[Listed entries — start]

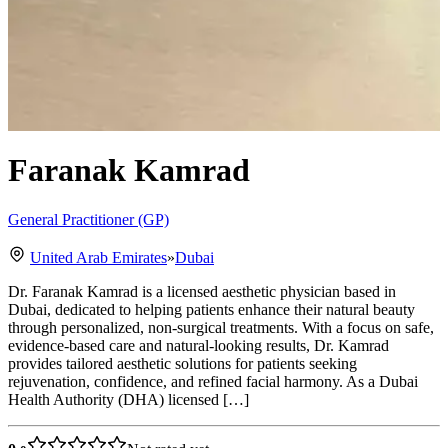
Faranak Kamrad
General Practitioner (GP)
United Arab Emirates
»
Dubai
Dr. Faranak Kamrad is a licensed aesthetic physician based in
Dubai, dedicated to helping patients enhance their natural beauty
through personalized, non-surgical treatments. With a focus on safe,
evidence-based care and natural-looking results, Dr. Kamrad
provides tailored aesthetic solutions for patients seeking
rejuvenation, confidence, and refined facial harmony. As a Dubai
Health Authority (DHA) licensed […]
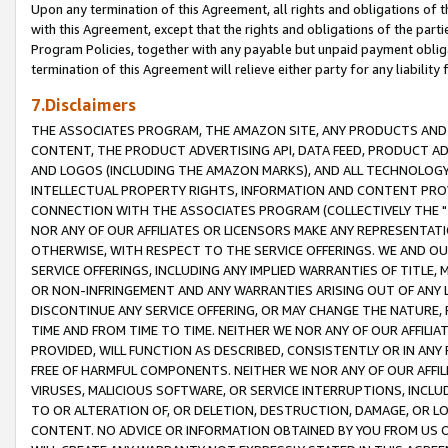
Upon any termination of this Agreement, all rights and obligations of th
with this Agreement, except that the rights and obligations of the partie
Program Policies, together with any payable but unpaid payment obliga
termination of this Agreement will relieve either party for any liability 
7.Disclaimers
THE ASSOCIATES PROGRAM, THE AMAZON SITE, ANY PRODUCTS AND SE
CONTENT, THE PRODUCT ADVERTISING API, DATA FEED, PRODUCT A
AND LOGOS (INCLUDING THE AMAZON MARKS), AND ALL TECHNOLOGY,
INTELLECTUAL PROPERTY RIGHTS, INFORMATION AND CONTENT PROVI
CONNECTION WITH THE ASSOCIATES PROGRAM (COLLECTIVELY THE "
NOR ANY OF OUR AFFILIATES OR LICENSORS MAKE ANY REPRESENTAT
OTHERWISE, WITH RESPECT TO THE SERVICE OFFERINGS. WE AND OU
SERVICE OFFERINGS, INCLUDING ANY IMPLIED WARRANTIES OF TITLE,
OR NON-INFRINGEMENT AND ANY WARRANTIES ARISING OUT OF ANY 
DISCONTINUE ANY SERVICE OFFERING, OR MAY CHANGE THE NATURE, 
TIME AND FROM TIME TO TIME. NEITHER WE NOR ANY OF OUR AFFILI
PROVIDED, WILL FUNCTION AS DESCRIBED, CONSISTENTLY OR IN ANY
FREE OF HARMFUL COMPONENTS. NEITHER WE NOR ANY OF OUR AFFILIA
VIRUSES, MALICIOUS SOFTWARE, OR SERVICE INTERRUPTIONS, INCL
TO OR ALTERATION OF, OR DELETION, DESTRUCTION, DAMAGE, OR LO
CONTENT. NO ADVICE OR INFORMATION OBTAINED BY YOU FROM US 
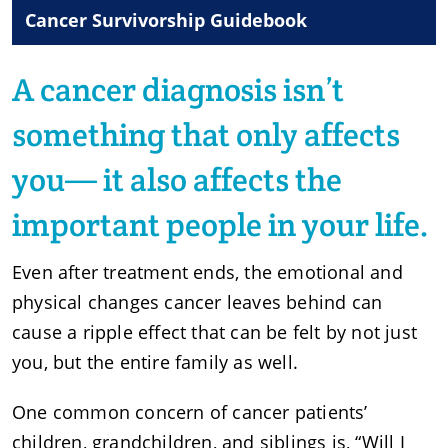
Cancer Survivorship Guidebook
A cancer diagnosis isn’t
something that only affects
you— it also affects the
important people in your life.
Even after treatment ends, the emotional and
physical changes cancer leaves behind can
cause a ripple effect that can be felt by not just
you, but the entire family as well.
One common concern of cancer patients’
children, grandchildren, and siblings is, “Will I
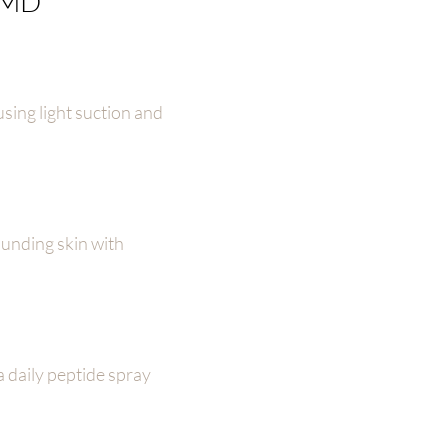
l MD
using light suction and
ounding skin with
a daily peptide spray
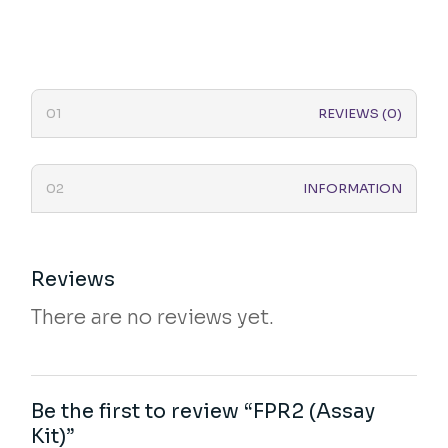
REVIEWS (0)
INFORMATION
Reviews
There are no reviews yet.
Be the first to review “FPR2 (Assay
Kit)”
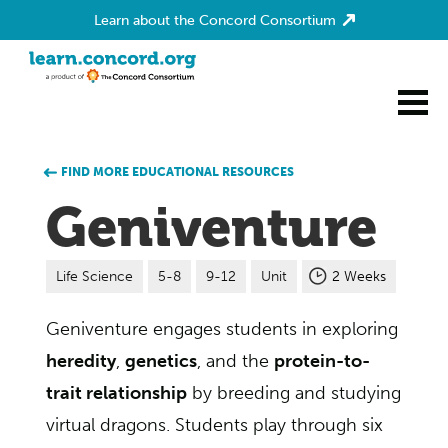
Learn about the Concord Consortium
Home
FIND MORE EDUCATIONAL RESOURCES
Geniventure
Life Science
5-8
9-12
Unit
2 Weeks
Geniventure engages students in exploring
heredity
,
genetics
, and the
protein-to-
trait relationship
by breeding and studying
virtual dragons. Students play through six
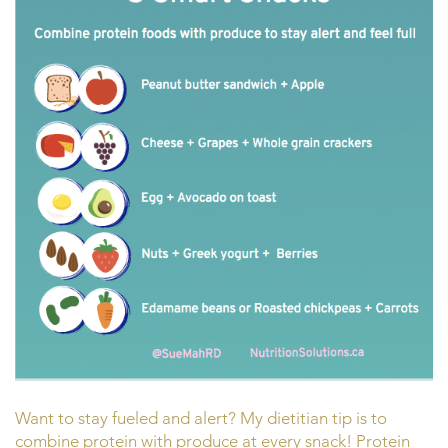
Want to stay fueled and alert? My dietitian tip is to
combine protein with produce at every snack! Protein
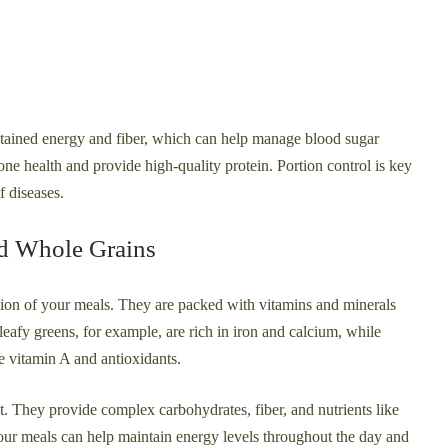
stained energy and fiber, which can help manage blood sugar
one health and provide high-quality protein. Portion control is key
f diseases.
nd Whole Grains
tion of your meals. They are packed with vitamins and minerals
eafy greens, for example, are rich in iron and calcium, while
de vitamin A and antioxidants.
t. They provide complex carbohydrates, fiber, and nutrients like
our meals can help maintain energy levels throughout the day and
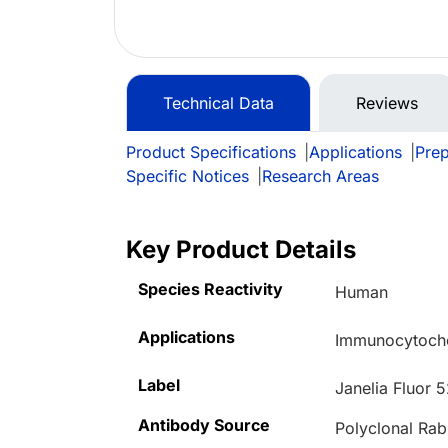
Technical Data
Reviews
Product Specifications
|
Applications
|
Prep
Specific Notices
|
Research Areas
Key Product Details
Species Reactivity
Human
Applications
Immunocytoche
Label
Janelia Fluor 
Antibody Source
Polyclonal Rab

[Listed entries — finish]

Work required :: Could you repeat, exactly and with nothing added, the lines from the top of the entries above through the line that holds "THE ASSOCIATES PROGRAM, THE", leaving out any pictures?

Response for this exercise ::
Faranak Kamrad
General Practitioner (GP)
United Arab Emirates
»
Dubai
Dr. Faranak Kamrad is a licensed aesthetic physician based in
Dubai, dedicated to helping patients enhance their natural beauty
through personalized, non-surgical treatments. With a focus on safe,
evidence-based care and natural-looking results, Dr. Kamrad
provides tailored aesthetic solutions for patients seeking
rejuvenation, confidence, and refined facial harmony. As a Dubai
Health Authority (DHA) licensed […]
Upon any termination of this Agreement, all rights and obligations of th
with this Agreement, except that the rights and obligations of the partie
Program Policies, together with any payable but unpaid payment obliga
termination of this Agreement will relieve either party for any liability 
7.Disclaimers
THE ASSOCIATES PROGRAM, THE AMAZON SITE, ANY PRODUCTS AND SE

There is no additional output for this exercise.